__Records to use__
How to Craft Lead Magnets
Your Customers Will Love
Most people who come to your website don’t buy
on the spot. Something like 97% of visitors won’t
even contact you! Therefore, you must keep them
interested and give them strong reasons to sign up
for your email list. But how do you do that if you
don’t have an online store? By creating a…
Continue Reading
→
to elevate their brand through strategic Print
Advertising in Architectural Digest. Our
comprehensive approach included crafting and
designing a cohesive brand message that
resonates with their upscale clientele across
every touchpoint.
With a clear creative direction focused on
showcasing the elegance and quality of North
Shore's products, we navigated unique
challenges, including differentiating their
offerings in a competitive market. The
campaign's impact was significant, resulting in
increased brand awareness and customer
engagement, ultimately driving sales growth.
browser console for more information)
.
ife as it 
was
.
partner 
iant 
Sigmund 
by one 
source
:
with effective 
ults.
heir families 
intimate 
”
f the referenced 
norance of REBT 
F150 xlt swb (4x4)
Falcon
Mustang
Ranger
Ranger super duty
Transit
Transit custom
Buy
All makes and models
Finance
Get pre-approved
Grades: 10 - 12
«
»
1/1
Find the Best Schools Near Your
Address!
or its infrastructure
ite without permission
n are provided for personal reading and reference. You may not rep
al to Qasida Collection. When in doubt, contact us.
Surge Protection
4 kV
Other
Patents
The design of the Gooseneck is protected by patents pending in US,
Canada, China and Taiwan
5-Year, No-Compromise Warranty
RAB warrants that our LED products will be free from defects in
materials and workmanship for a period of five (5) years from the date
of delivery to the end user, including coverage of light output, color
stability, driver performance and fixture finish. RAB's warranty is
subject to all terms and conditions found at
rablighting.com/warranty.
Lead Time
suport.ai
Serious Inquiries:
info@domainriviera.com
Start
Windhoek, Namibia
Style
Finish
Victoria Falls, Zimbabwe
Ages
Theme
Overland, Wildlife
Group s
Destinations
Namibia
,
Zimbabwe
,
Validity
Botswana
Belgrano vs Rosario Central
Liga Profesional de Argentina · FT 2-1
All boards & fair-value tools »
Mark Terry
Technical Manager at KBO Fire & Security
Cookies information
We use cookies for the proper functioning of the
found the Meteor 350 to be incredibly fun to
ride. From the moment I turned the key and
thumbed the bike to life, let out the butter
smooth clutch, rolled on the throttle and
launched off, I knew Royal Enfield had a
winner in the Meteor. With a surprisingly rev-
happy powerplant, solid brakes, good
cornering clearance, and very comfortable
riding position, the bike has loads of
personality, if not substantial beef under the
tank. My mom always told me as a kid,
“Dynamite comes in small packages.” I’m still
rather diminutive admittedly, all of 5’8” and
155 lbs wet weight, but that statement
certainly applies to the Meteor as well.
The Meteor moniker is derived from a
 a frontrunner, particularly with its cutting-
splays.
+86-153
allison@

__Work instruction__
Filter the listing for the word "Meteor" and copy each line that has it.

__Task output__
found the Meteor 350 to be incredibly fun to
winner in the Meteor. With a surprisingly rev-
certainly applies to the Meteor as well.
The Meteor moniker is derived from a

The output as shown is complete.